Edwards, a first-term trial lawyer worth $14 million, has a short political resume but his youthful charm and smooth talk have raised his profile quickly. Though most analysts agree he has to come up with something more substantive than his commitment "to represent the regular folks," Edwards has managed to stake a claim by saying that local communities need to better prepare citizens for terror warnings. He introduced a bill Thursday to modernize emergency warning systems to give Americans better information about threats of terrorism and natural disasters.

Edwards supported the Iraq resolution and has called for the creation of a separate domestic spy agency. He favors delaying future installments of President Bush's tax cut.

National Review editor Rich Lowry said Edwards wouldn't be the strongest leader because of his slim foreign policy experience but Gephardt, who quit the House Democratic leadership to focus on his campaign for president, has a good chance of getting the nod given his strong support of the war resolution against Iraq and his populist nature.

Gephardt took the lead in supporting Bush's Iraq resolution and pushed congressional support toward its strong, bipartisan passage. He has raised $2.5 million that he can put to his presidential ambition. He also knows how to work his donor connections and has raked in mountains of cash from business and organized labor groups.

The money race is likely to have a big impact on the ability of a candidate to ascend from the pack. It's no secret that often the one with the most cash gets elected. Lawmakers aware of this maxim have come out of the box earlier this election cycle in order to have the most amount of time to raise money.

"There's no question about the fact that the reason they declare so long in advance is, once they start to raise money, they have to be a declared candidate," said Steve Weissman, associate director for policy at the Campaign Finance Institute.

Kerry, who has said he wants middle income tax cuts and has chided the president for his energy and foreign policies, has the money.

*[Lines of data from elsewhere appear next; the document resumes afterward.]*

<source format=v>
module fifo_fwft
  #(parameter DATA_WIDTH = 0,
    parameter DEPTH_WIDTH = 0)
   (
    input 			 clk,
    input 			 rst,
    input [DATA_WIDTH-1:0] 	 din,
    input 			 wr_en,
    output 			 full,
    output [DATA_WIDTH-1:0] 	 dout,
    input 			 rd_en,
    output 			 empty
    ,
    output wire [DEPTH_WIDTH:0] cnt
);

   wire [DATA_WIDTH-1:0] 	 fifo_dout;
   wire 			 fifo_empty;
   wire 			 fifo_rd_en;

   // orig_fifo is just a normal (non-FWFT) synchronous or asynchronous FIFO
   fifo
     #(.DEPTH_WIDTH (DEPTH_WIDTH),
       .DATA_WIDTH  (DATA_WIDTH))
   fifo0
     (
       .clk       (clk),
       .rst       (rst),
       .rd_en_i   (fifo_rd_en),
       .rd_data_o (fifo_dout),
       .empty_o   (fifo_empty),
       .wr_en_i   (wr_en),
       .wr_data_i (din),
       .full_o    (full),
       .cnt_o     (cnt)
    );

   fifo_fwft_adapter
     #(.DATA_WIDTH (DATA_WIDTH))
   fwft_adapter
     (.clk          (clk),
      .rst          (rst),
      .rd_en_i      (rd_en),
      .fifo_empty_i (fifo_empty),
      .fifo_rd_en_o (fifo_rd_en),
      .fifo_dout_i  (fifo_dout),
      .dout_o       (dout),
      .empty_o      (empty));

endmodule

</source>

He transferred $2.5 million of his $8.7 million war chest designated for him to his 2002 re-election bid, much of which went unused. A politician who refuses money from political action committees, he said he also plans to collect donations from a broad base of individual supporters.

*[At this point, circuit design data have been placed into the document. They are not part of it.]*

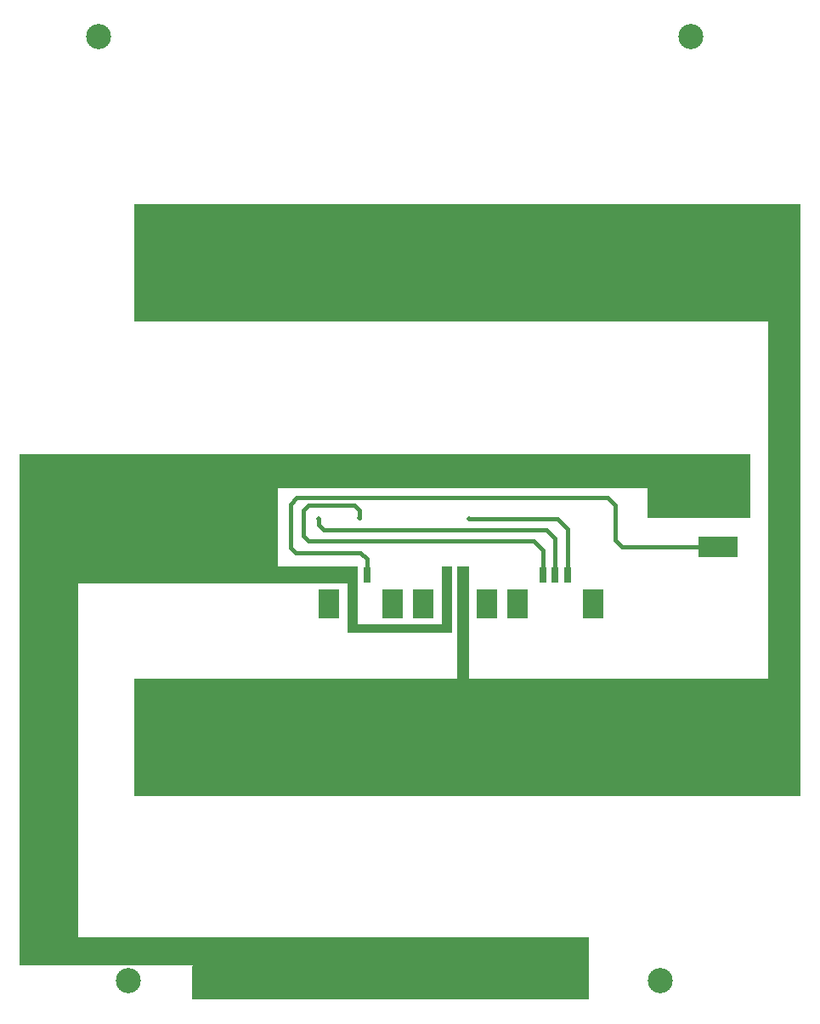
<source format=gbl>
G04 Layer_Physical_Order=2*
G04 Layer_Color=16711680*
%FSLAX25Y25*%
%MOIN*%
G70*
G01*
G75*
%ADD15C,0.01000*%
%ADD17C,0.01500*%
%ADD18C,0.45000*%
%ADD19C,0.09842*%
%ADD20C,0.20866*%
%ADD21C,0.02000*%
%ADD22R,0.08268X0.11811*%
%ADD23R,0.03150X0.06299*%
%ADD24R,0.15748X0.07874*%
G36*
X322500Y128435D02*
D01*
Y82435D01*
X61224D01*
Y128435D01*
X188000D01*
Y172201D01*
X192500Y172201D01*
Y128435D01*
X310000D01*
X310000Y268201D01*
X322500Y268201D01*
X322500Y128435D01*
D02*
G37*
G36*
X303000Y191201D02*
X262500D01*
Y202935D01*
X117500D01*
Y195935D01*
D01*
X117500Y172201D01*
X149000D01*
Y165701D01*
Y149701D01*
X182000D01*
Y172201D01*
X186000D01*
Y146201D01*
X145000D01*
Y165701D01*
X39370D01*
X39370Y26935D01*
X239500Y26935D01*
X239500Y15935D01*
Y2500D01*
X84000D01*
Y15646D01*
X84289Y15935D01*
X16224D01*
X16224Y26935D01*
X16224D01*
X16224Y196935D01*
X16224D01*
X16224Y216201D01*
X262500D01*
Y216201D01*
X303000D01*
Y191201D01*
D02*
G37*
G36*
X322500Y268201D02*
X61224D01*
X61224Y314435D01*
X322500D01*
X322500Y268201D01*
D02*
G37*
D15*
X182000Y147201D02*
X184539Y149740D01*
Y169095D01*
X147539Y149661D02*
Y169095D01*
Y149661D02*
X150000Y147201D01*
X182000D01*
X189461Y126661D02*
Y169095D01*
X82724Y171976D02*
Y199350D01*
Y171976D02*
X85606Y169095D01*
X147539D01*
D17*
X133673Y188528D02*
Y190986D01*
X149421Y191132D02*
Y194280D01*
X147500Y196201D02*
X149421Y194280D01*
X127500Y184201D02*
X129500Y182201D01*
X127500Y184201D02*
Y194201D01*
X129500Y196201D01*
X147500D01*
X150000Y177701D02*
X152461Y175240D01*
Y169095D02*
Y175240D01*
X122500Y179701D02*
X124500Y177701D01*
X150000D01*
X250000Y182701D02*
Y196201D01*
Y182701D02*
X252661Y180039D01*
X290354D01*
X247000Y199201D02*
X250000Y196201D01*
X122500Y179701D02*
Y196701D01*
X125000Y199201D01*
X247000D01*
X133673Y188528D02*
X135500Y186701D01*
X129500Y182201D02*
X218000D01*
X221457Y178744D01*
Y169095D02*
Y178744D01*
X135500Y186701D02*
X223000D01*
X226378Y183323D01*
Y169095D02*
Y183323D01*
X192724Y190935D02*
X227266D01*
X231299Y186902D01*
Y169095D02*
Y186902D01*
D18*
X84112Y291463D02*
D03*
X163323D02*
D03*
X242533D02*
D03*
X84114Y105463D02*
D03*
X163323D02*
D03*
X242535D02*
D03*
D19*
X47244Y379921D02*
D03*
X279527D02*
D03*
X59055Y9843D02*
D03*
X267717Y9843D02*
D03*
D20*
X290354Y203661D02*
D03*
D21*
X50224Y199350D02*
D03*
X52724D02*
D03*
X55224D02*
D03*
X57724D02*
D03*
X60224D02*
D03*
X62724D02*
D03*
X72724D02*
D03*
X75224D02*
D03*
X77724D02*
D03*
X80224D02*
D03*
X82724D02*
D03*
X50724Y19935D02*
D03*
X53224D02*
D03*
X55724D02*
D03*
X58224D02*
D03*
X60724D02*
D03*
X63224D02*
D03*
X133673Y190986D02*
D03*
X149421Y191132D02*
D03*
X192724Y190935D02*
D03*
X212224Y206435D02*
D03*
X118500Y13000D02*
D03*
X121000D02*
D03*
X123500D02*
D03*
X126000D02*
D03*
X128500D02*
D03*
X131000D02*
D03*
X70224Y199350D02*
D03*
X206500Y13000D02*
D03*
X204000D02*
D03*
X201500D02*
D03*
X199000D02*
D03*
X196500D02*
D03*
X194000D02*
D03*
X212224Y203935D02*
D03*
Y208935D02*
D03*
X214724Y203935D02*
D03*
Y206435D02*
D03*
Y208935D02*
D03*
X217224Y203935D02*
D03*
Y206435D02*
D03*
Y208935D02*
D03*
D22*
X211417Y157677D02*
D03*
X241338D02*
D03*
X199500D02*
D03*
X174500Y157677D02*
D03*
X162500Y157677D02*
D03*
X137500Y157677D02*
D03*
D23*
X231299Y169095D02*
D03*
X226378D02*
D03*
X221457D02*
D03*
X184539D02*
D03*
X189461D02*
D03*
X147539D02*
D03*
X152461D02*
D03*
D24*
X290354Y180039D02*
D03*
M02*

</source>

Lieberman has name recognition from his vice presidential run with Gore in 2000 and could have access to a huge and wealthy Jewish voter base, though he has offended largely Democratic and deep-pocketed corners in Hollywood with his loud criticism of sex and violence in the entertainment industry.

But Sabato warned against relying solely on the money mantra.

"There are exceptions to every rule," he said.

Weissman agreed.

"I think the judgment here has been that probably some of the candidates that are either declared or potential will drop out, and partly it will depend on money and partly it will depend on how their poll numbers look," Weissman said

In that case, candidates like Howard Dean, who has been a sharp critic of the Bush administration's Iraq war preparation, may appeal strongly to the party's liberal, anti-war base, critical in the primary elections.

Graham, another vocal critic of the administration who voted against the congressional resolution authorizing Bush to use force against Iraq, could sway voters with his record investigating the intelligence agencies that failed to prevent the Sept. 11 attacks. A popular senator from Florida who served eight years as governor there, Graham also represents a state that is expected to be the real battleground in 2004.

But at this early stage, no one can be entirely discounted, said U.S. News & World Report senior writer Michael Barone.

"I think they're all arguably strong competitors. These are all intelligent people that have got serious records in public service," he said.